**Your objective**
Reading the records below, find how many lines include the word "knee" and give that number alone.

--------------------

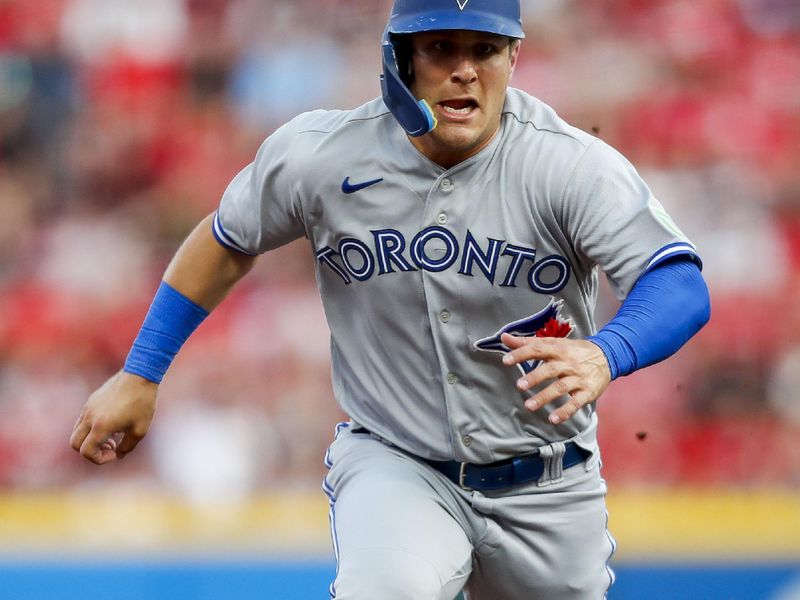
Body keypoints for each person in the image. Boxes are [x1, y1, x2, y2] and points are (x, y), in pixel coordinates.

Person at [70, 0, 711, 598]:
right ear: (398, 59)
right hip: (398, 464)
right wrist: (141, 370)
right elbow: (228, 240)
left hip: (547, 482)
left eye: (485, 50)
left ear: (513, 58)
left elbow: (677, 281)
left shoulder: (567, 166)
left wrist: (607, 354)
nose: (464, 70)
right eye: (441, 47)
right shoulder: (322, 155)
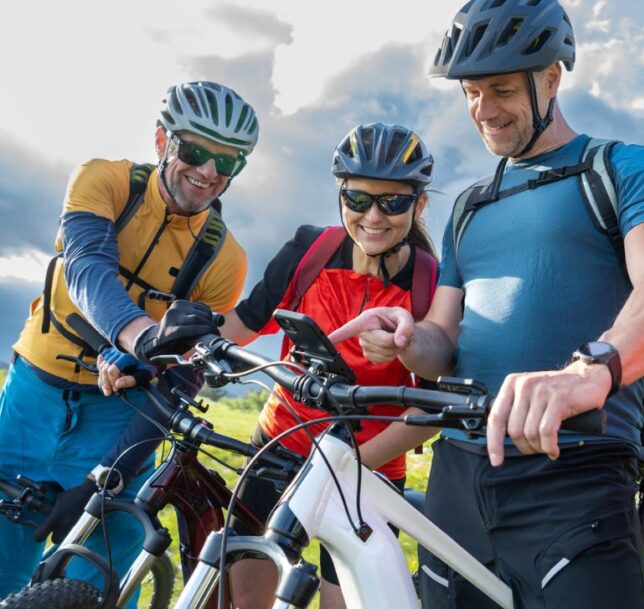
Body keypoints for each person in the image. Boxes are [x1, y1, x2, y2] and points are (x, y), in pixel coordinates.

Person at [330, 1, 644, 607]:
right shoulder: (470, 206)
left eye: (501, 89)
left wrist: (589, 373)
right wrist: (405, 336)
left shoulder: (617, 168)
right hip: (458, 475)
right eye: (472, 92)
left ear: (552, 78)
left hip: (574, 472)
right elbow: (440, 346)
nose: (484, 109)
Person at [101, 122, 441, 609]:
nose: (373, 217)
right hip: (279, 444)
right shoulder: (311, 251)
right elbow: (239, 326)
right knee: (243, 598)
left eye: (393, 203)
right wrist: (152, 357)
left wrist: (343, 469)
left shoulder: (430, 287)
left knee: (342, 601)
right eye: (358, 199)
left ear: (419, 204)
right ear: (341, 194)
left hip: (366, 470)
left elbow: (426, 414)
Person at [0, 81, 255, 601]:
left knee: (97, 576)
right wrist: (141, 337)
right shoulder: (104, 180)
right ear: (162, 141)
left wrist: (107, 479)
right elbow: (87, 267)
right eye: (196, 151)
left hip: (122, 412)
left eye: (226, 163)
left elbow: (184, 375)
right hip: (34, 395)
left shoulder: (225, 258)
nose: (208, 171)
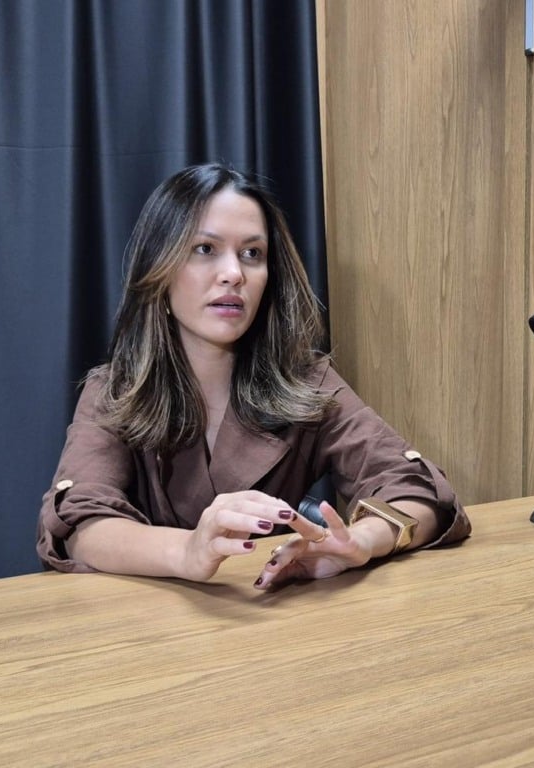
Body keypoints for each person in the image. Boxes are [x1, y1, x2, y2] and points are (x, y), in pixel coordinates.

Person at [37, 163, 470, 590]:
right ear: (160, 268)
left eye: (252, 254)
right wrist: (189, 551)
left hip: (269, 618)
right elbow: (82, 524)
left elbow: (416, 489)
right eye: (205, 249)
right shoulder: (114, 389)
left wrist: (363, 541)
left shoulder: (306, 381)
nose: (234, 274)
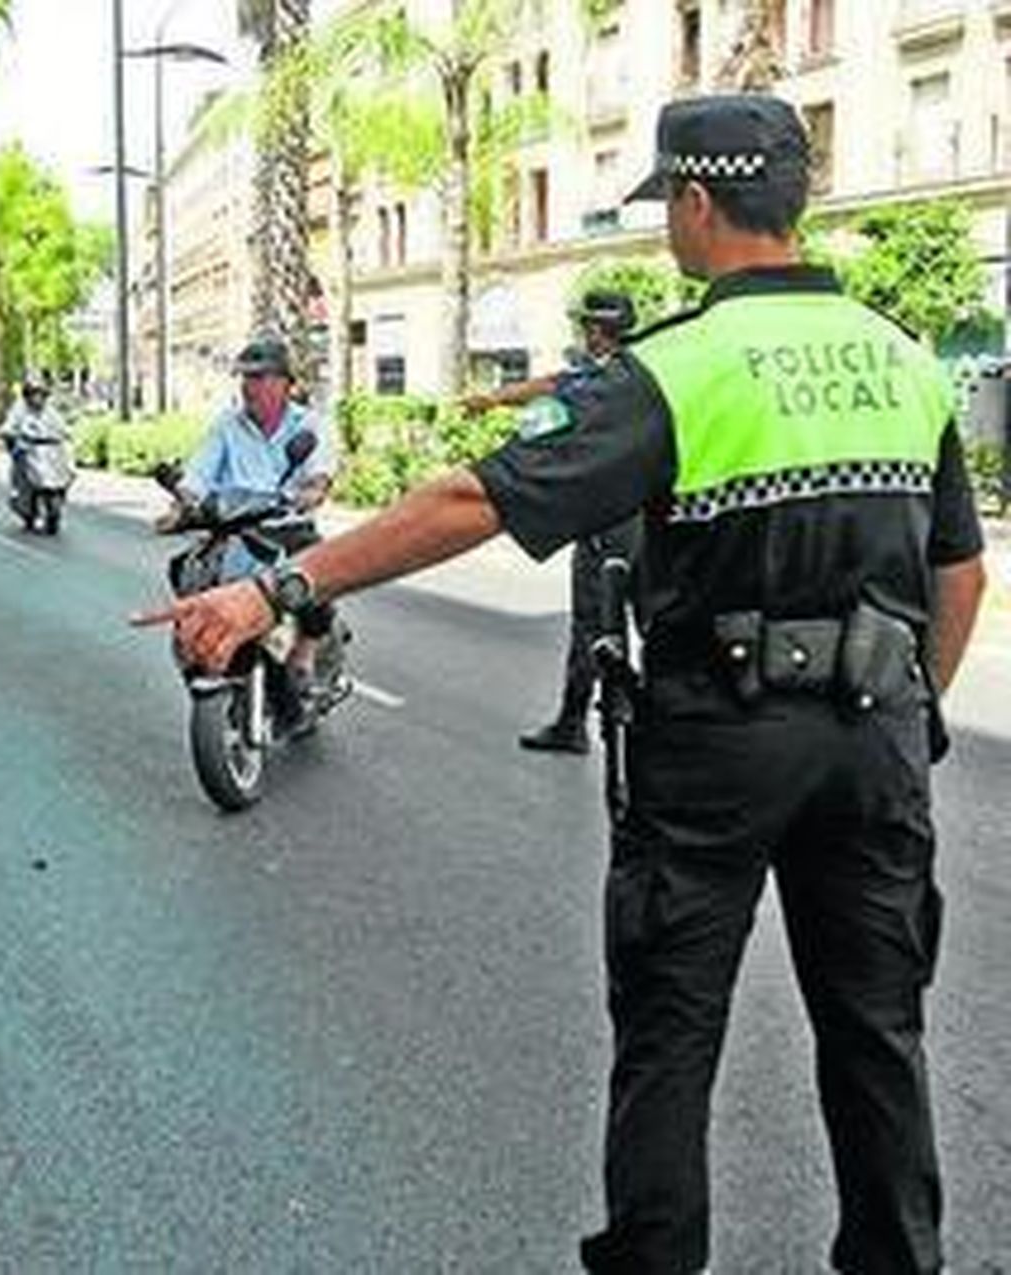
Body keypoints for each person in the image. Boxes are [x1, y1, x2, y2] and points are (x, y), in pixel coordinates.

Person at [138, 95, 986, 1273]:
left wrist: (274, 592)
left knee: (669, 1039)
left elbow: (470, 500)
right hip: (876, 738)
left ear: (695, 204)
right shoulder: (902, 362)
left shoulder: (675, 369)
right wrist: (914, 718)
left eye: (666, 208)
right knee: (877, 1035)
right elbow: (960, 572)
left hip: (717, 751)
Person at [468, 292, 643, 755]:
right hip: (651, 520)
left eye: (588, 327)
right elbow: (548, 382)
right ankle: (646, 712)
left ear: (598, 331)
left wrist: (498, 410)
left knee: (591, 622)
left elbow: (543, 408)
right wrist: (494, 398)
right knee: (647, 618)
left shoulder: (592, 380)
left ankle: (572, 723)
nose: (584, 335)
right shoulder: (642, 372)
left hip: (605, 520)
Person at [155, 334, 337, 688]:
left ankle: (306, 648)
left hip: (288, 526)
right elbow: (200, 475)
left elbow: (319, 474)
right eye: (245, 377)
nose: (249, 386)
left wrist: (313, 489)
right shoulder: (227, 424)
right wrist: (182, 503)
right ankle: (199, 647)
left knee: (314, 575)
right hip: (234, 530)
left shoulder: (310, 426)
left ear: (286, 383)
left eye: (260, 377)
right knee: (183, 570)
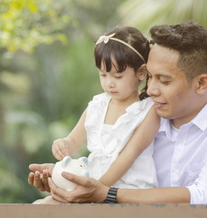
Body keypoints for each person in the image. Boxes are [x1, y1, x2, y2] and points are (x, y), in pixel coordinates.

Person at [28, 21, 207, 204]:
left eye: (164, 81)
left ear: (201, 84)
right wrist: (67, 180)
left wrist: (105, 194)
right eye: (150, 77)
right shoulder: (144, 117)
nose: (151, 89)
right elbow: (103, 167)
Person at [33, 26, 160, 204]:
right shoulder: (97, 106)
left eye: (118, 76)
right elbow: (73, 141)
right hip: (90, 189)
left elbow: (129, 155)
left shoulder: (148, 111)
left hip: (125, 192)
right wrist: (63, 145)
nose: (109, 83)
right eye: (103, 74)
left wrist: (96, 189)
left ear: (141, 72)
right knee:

--------------------

**Answer for this exercise**
10